32 - 4 = 5, dus getallen boven de 2 zijn mogelijk.
-
Schrijf het domein op als je klaar bent. Zo schrijft u het domein:
D = (-∞, -2) U(2,)
Methode 4 van 6: Het domein van een functie vinden met natuurlijk logboek
Stap 1. Schrijf het probleem op
Stel dat u het volgende wilt doen:
f(x) = ln(x-8)
Stap 2. Maak het onderdeel tussen de haakjes groter dan nul
Natuurlijke logaritme (ln) moet een positief getal zijn, dus maak het deel tussen haakjes groter dan nul. Dit is wat u moet doen:
x - 8 > 0
Stap 3. Voltooi
Vind de waarde van x door 8 aan beide zijden toe te voegen. Hier is hoe:
- x - 8 + 8 > 0 + 8
- x > 8
Stap 4. Schrijf het domein op
Laat zien dat het domein van deze vergelijking alle getallen groter dan 8 tot oneindig is. Hier is hoe:
D = (8,)
Methode 5 van 6: Het domein van een functie vinden in een grafiek
Stap 1. Bekijk de grafiek
Stap 2. Let op de waarde van x in de grafiek
Dit is misschien makkelijker gezegd dan gedaan, maar hier zijn enkele tips:
- Lijn. Als je naar een lijn in een oneindige grafiek kijkt, dan is alle x het domein, dus het domein is allemaal reële getallen.

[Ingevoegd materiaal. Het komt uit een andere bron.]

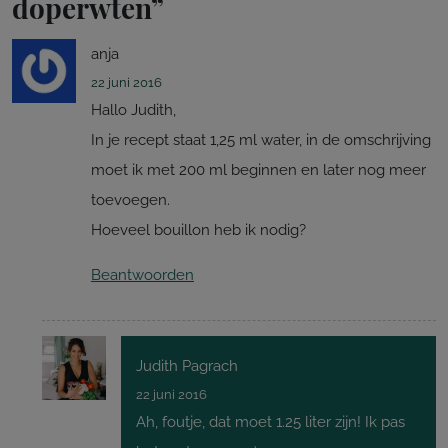
doperwten
”
anja
22 juni 2016
Hallo Judith,
In je recept staat 1,25 ml water, in de omschrijving
moet ik met 200 ml beginnen en later nog meer
toevoegen.
Hoeveel bouillon heb ik nodig?
Beantwoorden
Judith Pagrach
22 juni 2016
Ah, foutje, dat moet 1.25 liter zijn! Ik pas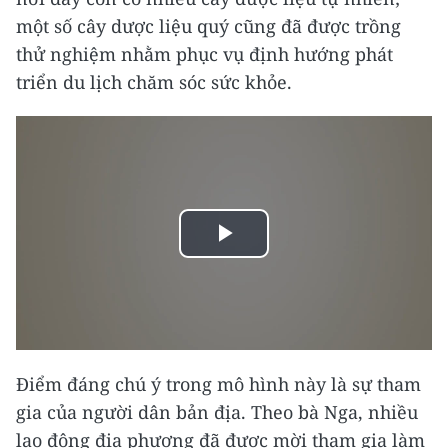
một số cây dược liệu quý cũng đã được trồng
thử nghiệm nhằm phục vụ định hướng phát
triển du lịch chăm sóc sức khỏe.
Play
Video
Điểm đáng chú ý trong mô hình này là sự tham
gia của người dân bản địa. Theo bà Nga, nhiều
lao động địa phương đã được mời tham gia làm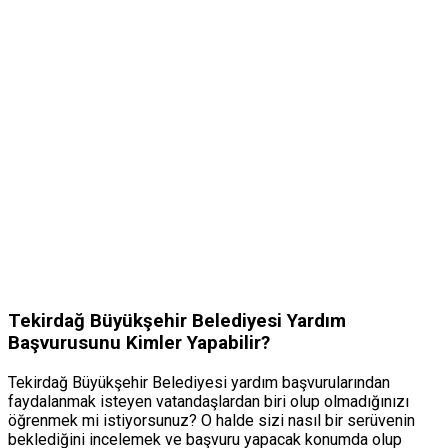
Tekirdağ Büyükşehir Belediyesi Yardım
Başvurusunu Kimler Yapabilir?
Tekirdağ Büyükşehir Belediyesi yardım başvurularından
faydalanmak isteyen vatandaşlardan biri olup olmadığınızı
öğrenmek mi istiyorsunuz? O halde sizi nasıl bir serüvenin
beklediğini incelemek ve başvuru yapacak konumda olup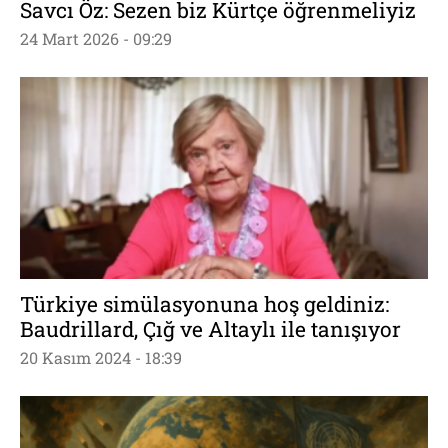
Savcı Öz: Sezen biz Kürtçe öğrenmeliyiz
24 Mart 2026 - 09:29
Türkiye simülasyonuna hoş geldiniz:
Baudrillard, Çığ ve Altaylı ile tanışıyor
20 Kasım 2024 - 18:39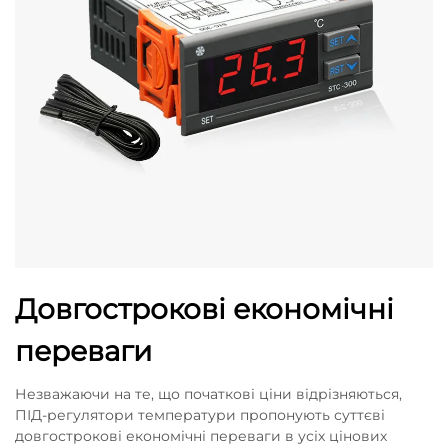
Довгострокові економічні
переваги
Незважаючи на те, що початкові ціни відрізняються,
ПІД-регулятори температури пропонують суттєві
довгострокові економічні переваги в усіх цінових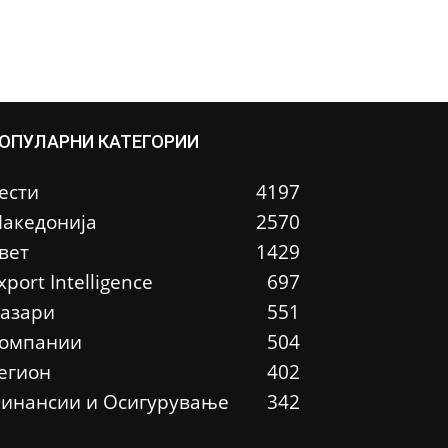
ОПУЛАРНИ КАТЕГОРИИ
ести
4197
акедонија
2570
вет
1429
xport Intelligence
697
азари
551
омпании
504
егион
402
инансии и Осигурување
342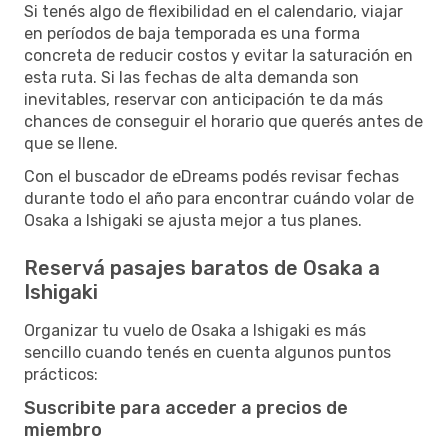
Si tenés algo de flexibilidad en el calendario, viajar
en períodos de baja temporada es una forma
concreta de reducir costos y evitar la saturación en
esta ruta. Si las fechas de alta demanda son
inevitables, reservar con anticipación te da más
chances de conseguir el horario que querés antes de
que se llene.
Con el buscador de eDreams podés revisar fechas
durante todo el año para encontrar cuándo volar de
Osaka a Ishigaki se ajusta mejor a tus planes.
Reservá pasajes baratos de Osaka a
Ishigaki
Organizar tu vuelo de Osaka a Ishigaki es más
sencillo cuando tenés en cuenta algunos puntos
prácticos:
Suscribite para acceder a precios de
miembro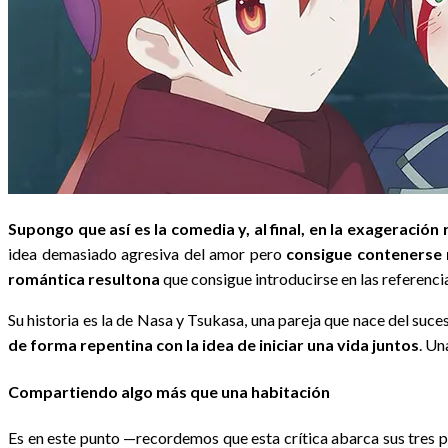
Supongo que así es la comedia y, al final, en la exageración
idea demasiado agresiva del amor pero
consigue contenerse 
romántica resultona
que consigue introducirse en las referenci
Su historia es la de Nasa y Tsukasa, una pareja que nace del su
de forma repentina con la idea de iniciar una vida juntos
. Un
Compartiendo algo más que una habitación
Es en este punto —recordemos que esta crítica abarca sus tres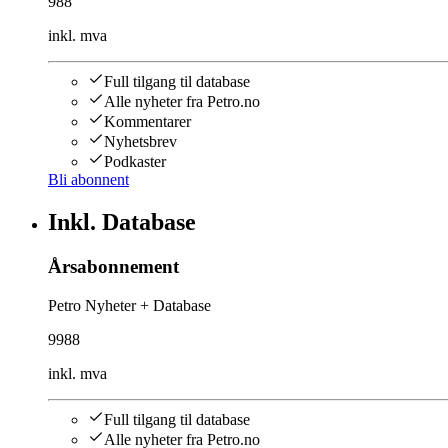
988
inkl. mva
Full tilgang til database
Alle nyheter fra Petro.no
Kommentarer
Nyhetsbrev
Podkaster
Bli abonnent
Inkl. Database
Årsabonnement
Petro Nyheter + Database
9988
inkl. mva
Full tilgang til database
Alle nyheter fra Petro.no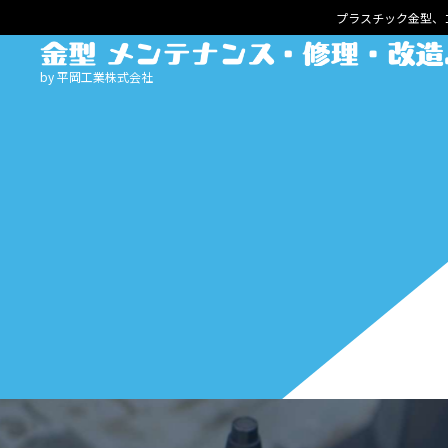
プラスチック金型、
by 平岡工業株式会社
HOME
サービスメニュー
ゴム金型
清掃・メンテナンス
プレス金型
メンテナンス・修理
鋳造・ダイカスト金型
メンテナンス・修理
プラスチック射出成形金型
メンテナンス・修理
メンテナンス・修理・改造事例
成形担当・生産技術の方へ
金型保全担当の方へ
設計・製作事例
よくある質問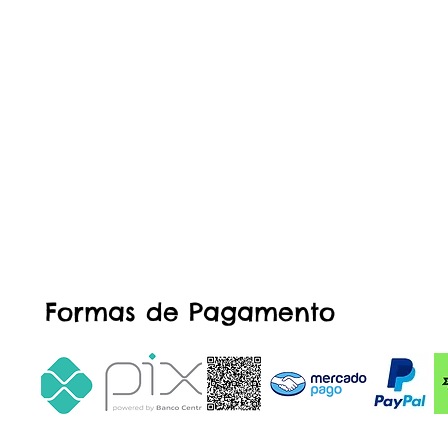
Formas de Pagamento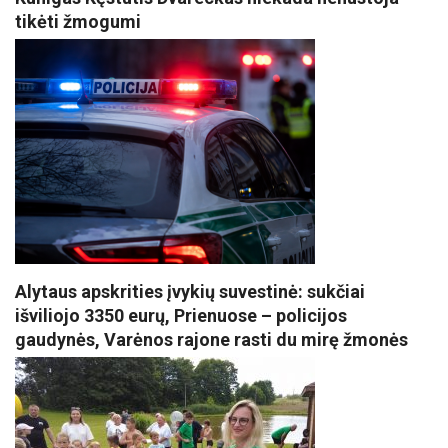
tikėti žmogumi
Alytaus apskrities įvykių suvestinė: sukčiai
išviliojo 3350 eurų, Prienuose – policijos
gaudynės, Varėnos rajone rasti du mirę žmonės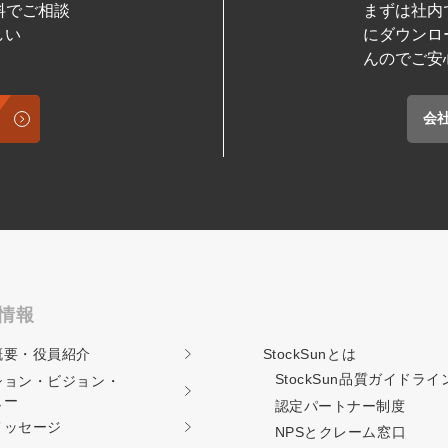
料でご相談
まずは社内
しい
にダウンロ
んのでご安
会
情報
概要・役員紹介
StockSunとは
StockSun品質ガイド
ライ
ション・ビジョン・
ュー
認定パートナー制度
メッセージ
NPSとクレーム窓口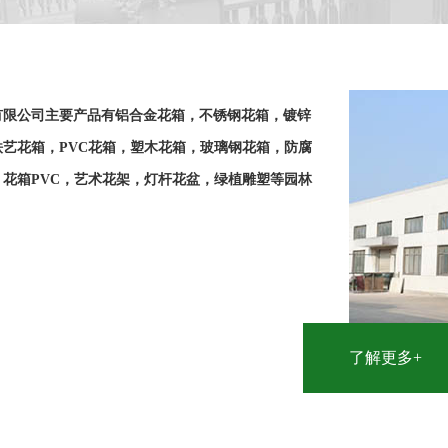
有限公司主要产品有铝合金花箱，不锈钢花箱，镀锌
艺花箱，PVC花箱，塑木花箱，玻璃钢花箱，防腐
花箱PVC，艺术花架，灯杆花盆，绿植雕塑等园林
了解更多+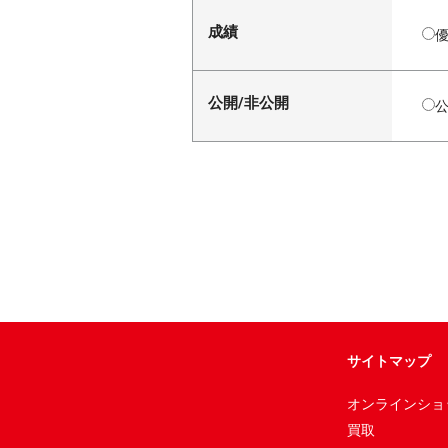
成績
公開/非公開
サイトマップ
オンラインショ
買取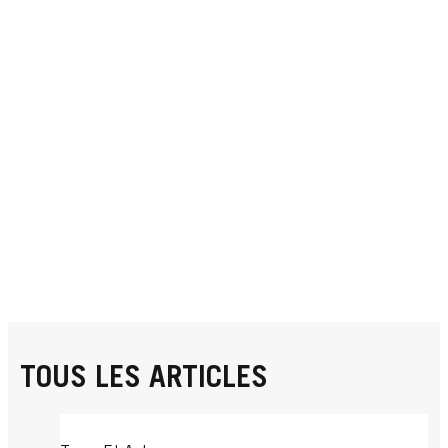
TOUS LES ARTICLES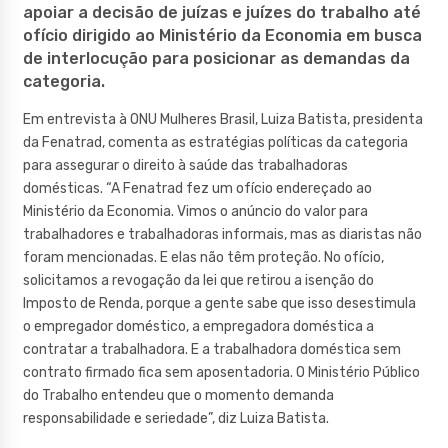
apoiar a decisão de juízas e juízes do trabalho até
ofício dirigido ao Ministério da Economia em busca
de interlocução para posicionar as demandas da
categoria.
Em entrevista à ONU Mulheres Brasil, Luiza Batista, presidenta
da Fenatrad, comenta as estratégias políticas da categoria
para assegurar o direito à saúde das trabalhadoras
domésticas. “A Fenatrad fez um ofício endereçado ao
Ministério da Economia. Vimos o anúncio do valor para
trabalhadores e trabalhadoras informais, mas as diaristas não
foram mencionadas. E elas não têm proteção. No ofício,
solicitamos a revogação da lei que retirou a isenção do
Imposto de Renda, porque a gente sabe que isso desestimula
o empregador doméstico, a empregadora doméstica a
contratar a trabalhadora. E a trabalhadora doméstica sem
contrato firmado fica sem aposentadoria. O Ministério Público
do Trabalho entendeu que o momento demanda
responsabilidade e seriedade”, diz Luiza Batista.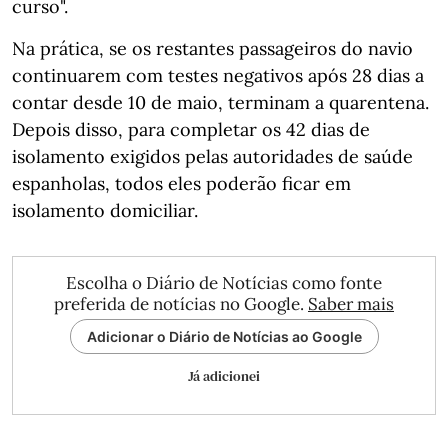
curso".
Na prática, se os restantes passageiros do navio
continuarem com testes negativos após 28 dias a
contar desde 10 de maio, terminam a quarentena.
Depois disso, para completar os 42 dias de
isolamento exigidos pelas autoridades de saúde
espanholas, todos eles poderão ficar em
isolamento domiciliar.
Escolha o Diário de Notícias como fonte
preferida de notícias no Google.
Saber mais
Adicionar o Diário de Notícias ao Google
Já adicionei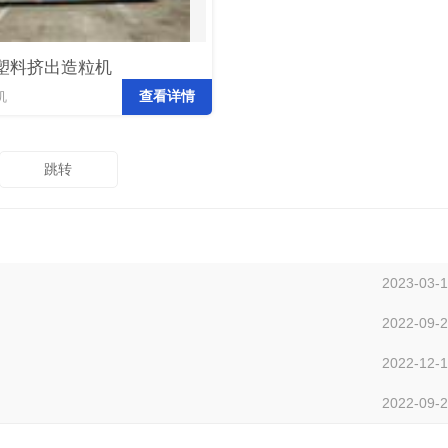
塑料挤出造粒机
查看详情
机
2023-03-
2022-09-
2022-12-
2022-09-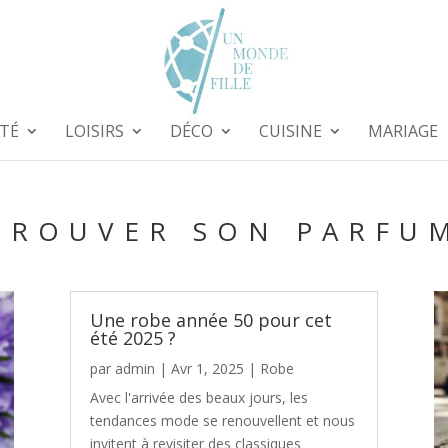
TÉ
LOISIRS
DÉCO
CUISINE
MARIAGE
TROUVER SON PARFU
Une robe année 50 pour cet
été 2025 ?
par
admin
|
Avr 1, 2025
|
Robe
Avec l'arrivée des beaux jours, les
tendances mode se renouvellent et nous
invitent à revisiter des classiques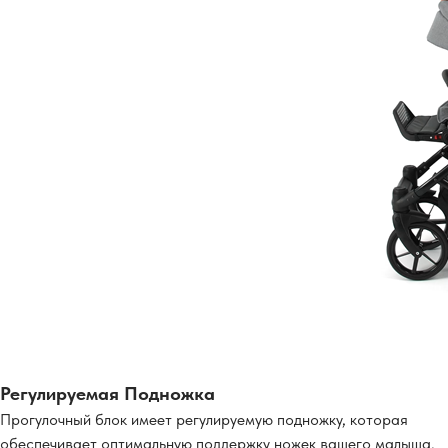
Регулируемая Подножка
Прогулочный блок имеет регулируемую подножку, которая
обеспечивает оптимальную поддержку ножек вашего малыша.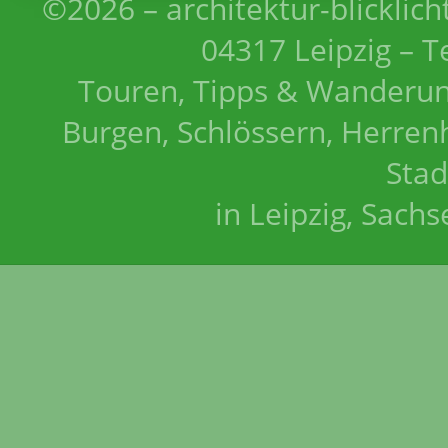
©2026 – architektur-blicklich
04317 Leipzig – T
Touren, Tipps & Wanderun
Burgen, Schlössern, Herrenh
Stad
in Leipzig, Sach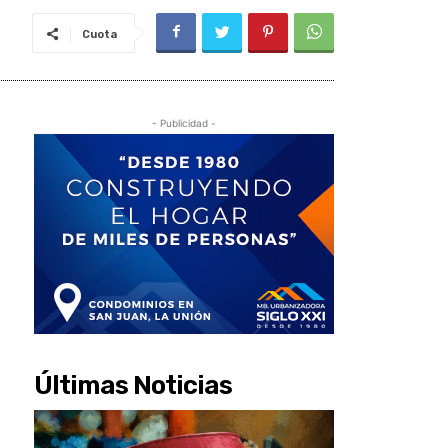
Cuota
- Publicidad -
Últimas Noticias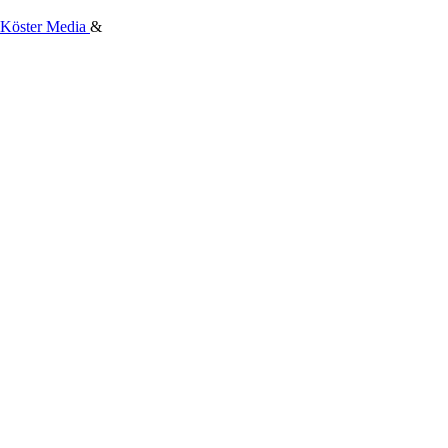
Köster Media
&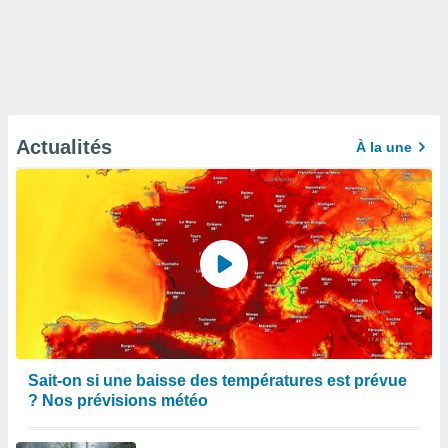
Actualités
À la une
Sait-on si une baisse des températures est prévue
? Nos prévisions météo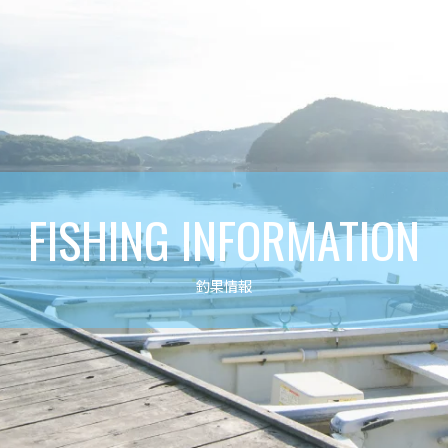
FISHING INFORMATION
釣果情報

- Gewone schotelantenne. Als je kijkt naar een parabool die omhoog of omlaag opent, ja, het domein is allemaal reële getallen omdat alle getallen in de x-richting het domein zijn.
- Bijgerecht. Als je een parabool hebt met een hoekpunt (4, 0) dat zich oneindig naar rechts uitstrekt, dan is je domein D = [4,).
Stap 3. Schrijf het domein op
Schrijf het domein op aan de hand van het type grafiek dat je tegenkomt. Als je niet zeker weet welke vergelijking je moet gebruiken, vul dan de x-coördinaten in de functie in om te controleren.
Methode 6 van 6: Het domein van een functie vinden met behulp van relaties
Stap 1. Schrijf de relatie op
Een relatie is gewoon een verzameling van x- en y-coördinaten. Stel dat u de volgende coördinaten wilt oplossen: {(1, 3), (2, 4), (5, 7)}
Stap 2. Noteer de x-coördinaten, namelijk:
1, 2, 5.
Stap 3. Schrijf het domein op
D = {1, 2, 5}
Stap 4. Zorg ervoor dat de relatie een functie is
De voorwaarde van een relatie is een functie, dat wil zeggen, elke keer dat je een aantal x-coördinaten invoert, krijg je dezelfde y-coördinaten. Dus, als je x = 3 invoert, y = 6, enzovoort. De volgende relatie is geen functie omdat je voor elke x-waarde twee verschillende y-waarden krijgt: {(1, 4), (3, 5), (1, 5)}.